Damso pour­suit ain­si cette ambi­tion et dresse des por­traits : l’incestueux, le pédophile, le per­vers nar­cis­sique. Le titre Bal­tringue con­dense ain­si une suc­ces­sion de pro­fils types comme celui de l’homosexuel refoulé : « T’es gay en secret tu n’veux pas le dire. Tu t’soulages en baisant des hétéros, ce de quoi t’es fait tu ne peux pas le fuir. »

 

« J’suis un poumon dans un fumoir. J’respire le bien mais il n’y a que du mal tout autour. »

Damso décrit avec agilité et pré­ci­sion des pro­fils génériques qui peu­vent réson­ner en cha­cun de manière si per­son­nelle. C’est là toute sa puis­sance : par­venir à plac­er l’autre face à ses pro­pres angoiss­es jusqu’à le pouss­er à l’introspection : « Dis-moi la vérité, rien qu’la vérité, est-ce que t’aimes vrai­ment la meuf avec qui t’es ou juste par habi­tude, t’oses plus la quit­ter ? » (CQFD). 

Les hommes qu’il dépeint sont faibles et mon­strueux, tout comme lui.

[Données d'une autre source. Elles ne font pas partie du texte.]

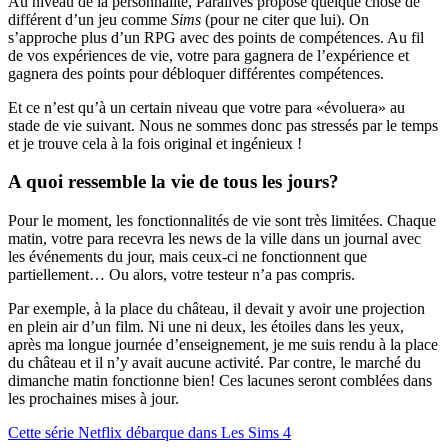
Au niveau de la personnalité, Paralives propose quelque chose de
différent d’un jeu comme
Sims
(pour ne citer que lui). On
s’approche plus d’un RPG avec des points de compétences. Au fil
de vos expériences de vie, votre para gagnera de l’expérience et
gagnera des points pour débloquer différentes compétences.
Et ce n’est qu’à un certain niveau que votre para «évoluera» au
stade de vie suivant. Nous ne sommes donc pas stressés par le temps
et je trouve cela à la fois original et ingénieux !
A quoi ressemble la vie de tous les jours?
Pour le moment, les fonctionnalités de vie sont très limitées. Chaque
matin, votre para recevra les news de la ville dans un journal avec
les événements du jour, mais ceux-ci ne fonctionnent que
partiellement… Ou alors, votre testeur n’a pas compris.
Par exemple, à la place du château, il devait y avoir une projection
en plein air d’un film. Ni une ni deux, les étoiles dans les yeux,
après ma longue journée d’enseignement, je me suis rendu à la place
du château et il n’y avait aucune activité. Par contre, le marché du
dimanche matin fonctionne bien! Ces lacunes seront comblées dans
les prochaines mises à jour.
Cette série Netflix débarque dans Les Sims 4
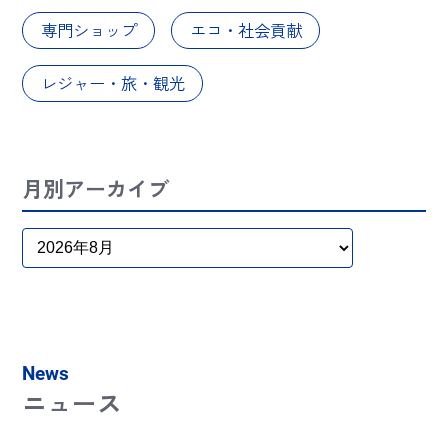
専門ショップ
エコ・社会貢献
レジャー・旅・観光
月別アーカイブ
News
ニュース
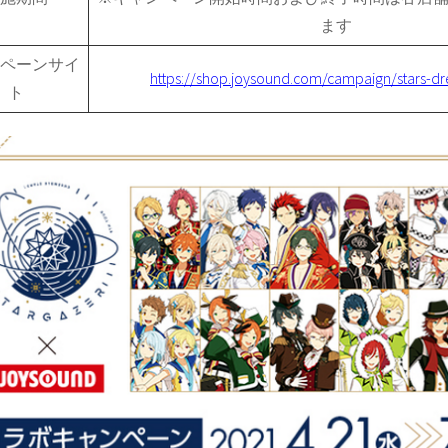
ます
ペーンサイ
https://shop.joysound.com/campaign/stars-dr
ト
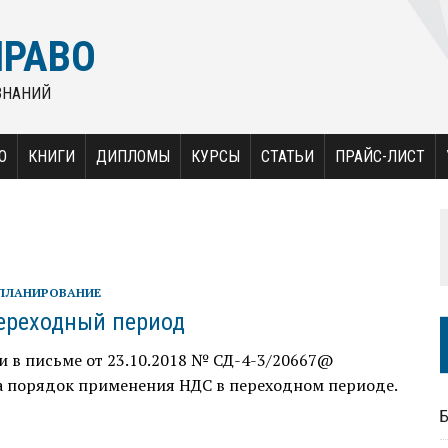
ПРАВО
ЗНАНИЙ
О
КНИГИ
ДИПЛОМЫ
КУРСЫ
СТАТЬИ
ПРАЙС-ЛИСТ
ПЛАНИРОВАНИЕ
ереходный период
 в письме от 23.10.2018 № СД-4-3/20667@
а порядок применения НДС в переходном периоде.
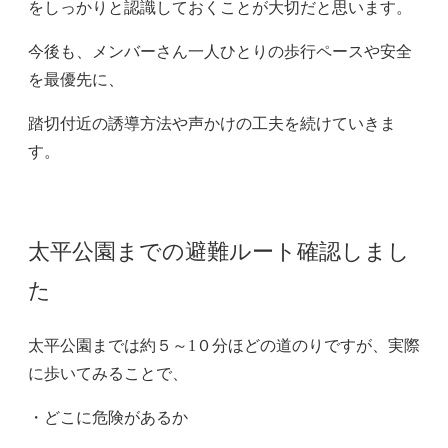
をしっかりと認識しておくことが大切だと思います。
今後も、メンバーさん一人ひとりの歩行ペースや安全
を最優先に、
踏切付近の誘導方法や声かけの工夫を続けていきま
す。
太平公園までの避難ルート確認しまし
た
太平公園までは約５～1０分ほどの道のりですが、実際
に歩いてみることで、
・どこに危険があるか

Damso n’est finale­ment rien d’autre qu’un humain comme les autres, à l’exception près qu’il ressent toute la mis­ère de ce monde et l’expose de manière crue et bru­tale. À tra­vers son oeu­vre, Damso dresse un miroir uni­versel de l’homme et ses trou­bles, dont la méchanceté ne l’a jamais quit­té : « J’su­is un poumon dans un fumoir. J’respire le bien mais il n’y a que du mal tout autour ». (Kietu).